Thank you to Marius Quabeck and NerdZoom Media for being our audio producers!

On the USB-C issue, it surprises me a bit that nobody brought up UEFI and Secureboot. When Microsoft announced it, they talked about withholding Windows certification from any vendor allowing uncertifed operating systems, and didn’t have a plan in place to certify anything but Windows. They made a few compromises, but they could have easily locked Linux to old machines and small, expensive vendors.

Maybe that story resonates with me, because that fiasco brought me to Linux. I knew about it long before that, close to the beginning when people at my college spent more time recompiling kernels than actually using their computers, but the refusal to assure people that Microsoft wouldn’t use Secureboot to choke Free Software convinced me to finally give Linux a real look, which has spiraled into an (almost) all-Linux house and an increasing interest in Open Hardware and Free Culture material.

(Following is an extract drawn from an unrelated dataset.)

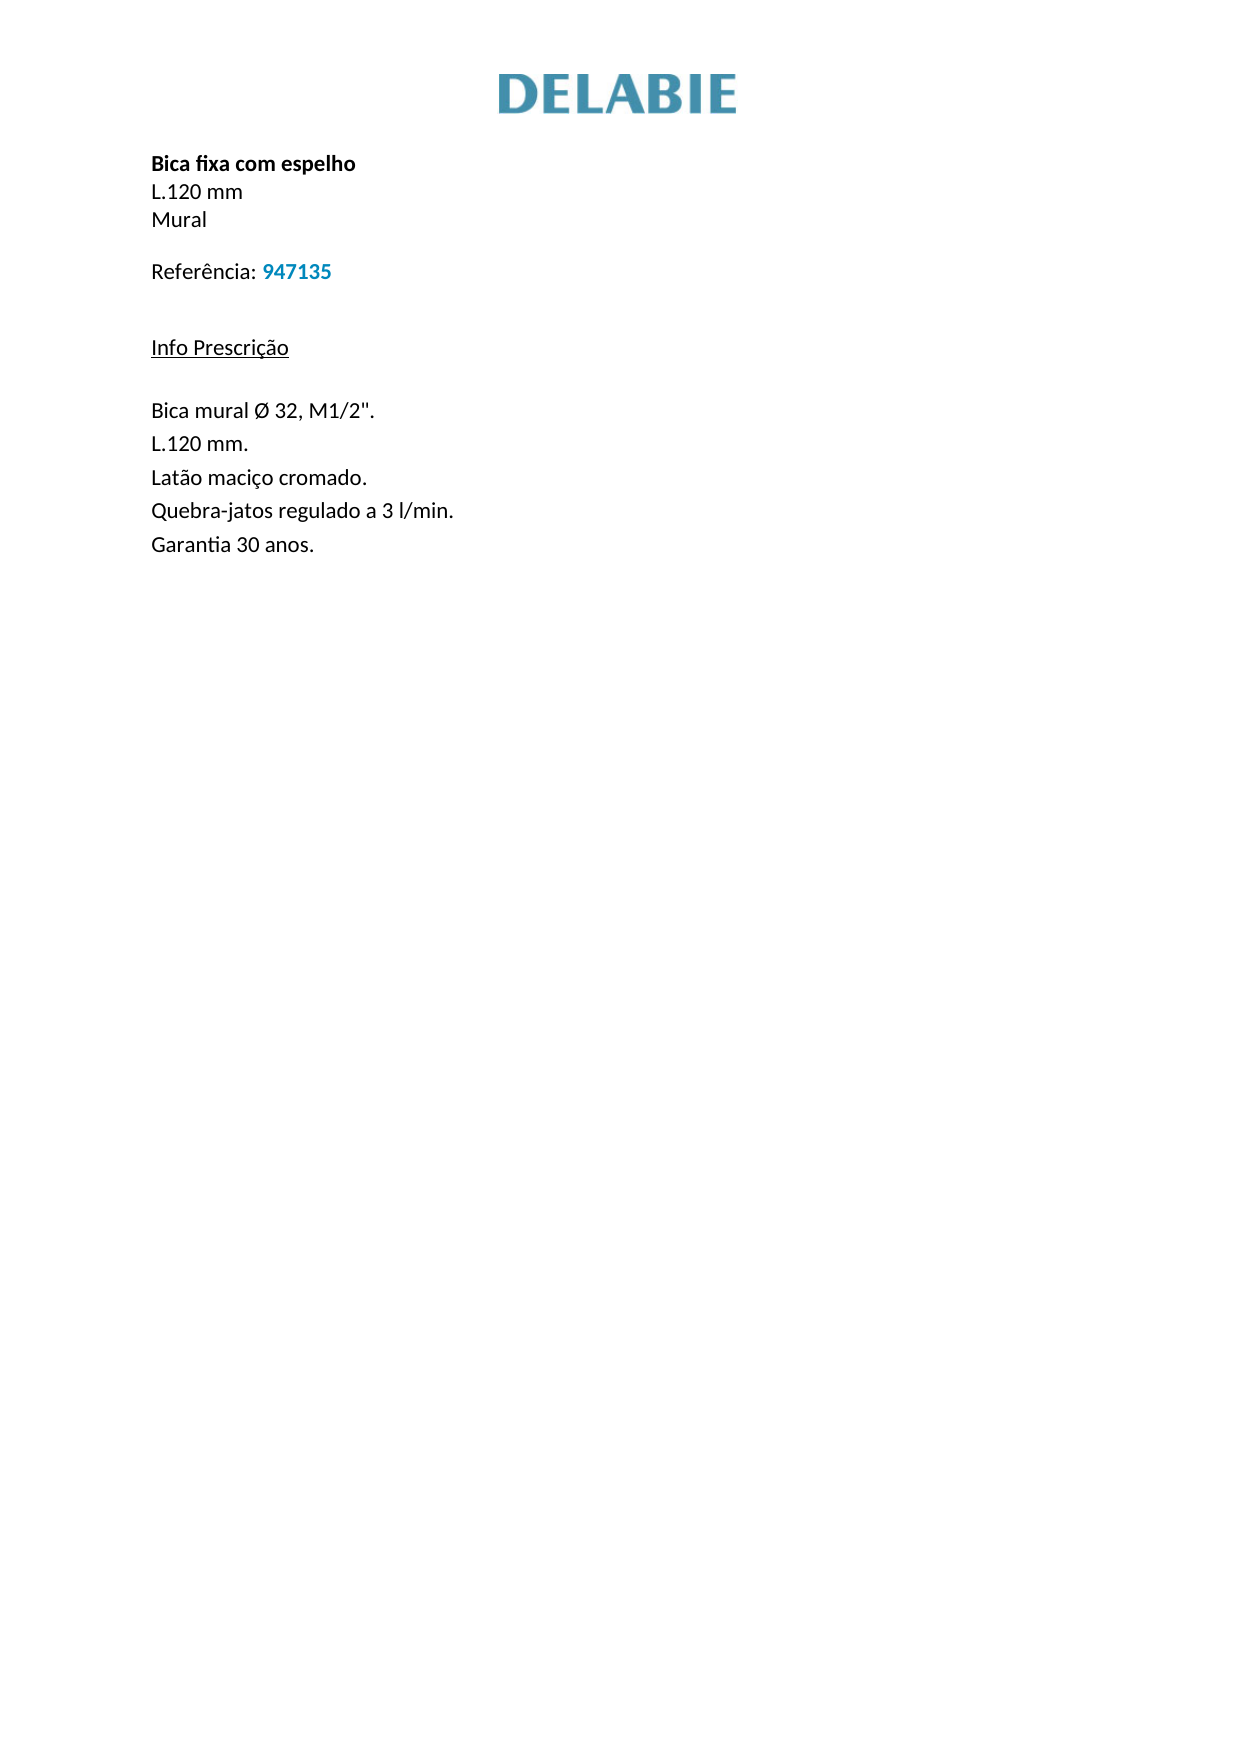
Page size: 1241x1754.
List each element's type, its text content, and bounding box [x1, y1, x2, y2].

I think that this gets at the question of the difference between corporate edicts and government regulation: It takes time and effort, but we can campaign to change regulations, by influencing or replacing elected officials. Companies do that all the time. But hardware manufacturers are beholden to Microsoft (if they want to move volume) and Microsoft is beholden to its shareholders, who don’t care that a handful of affluent nerds buy their computers from System 76 or wherever. “Vote with your wallet” does work for certain cases near a tipping point, but when a company has the power to influence almost all of manufacturing except the low-volume/high-price market, that doesn’t work as well. It didn’t work when Microsoft pushed every manufacturer to install MS-DOS, and it wouldn’t work today if the major manufacturers blocked Linux entirely to retain their Windows Certification…

This is what anti-monopoly regulation is for, indeed. However, that gets watered down a lot by lawmakers who think that money should buy the right to do what you like.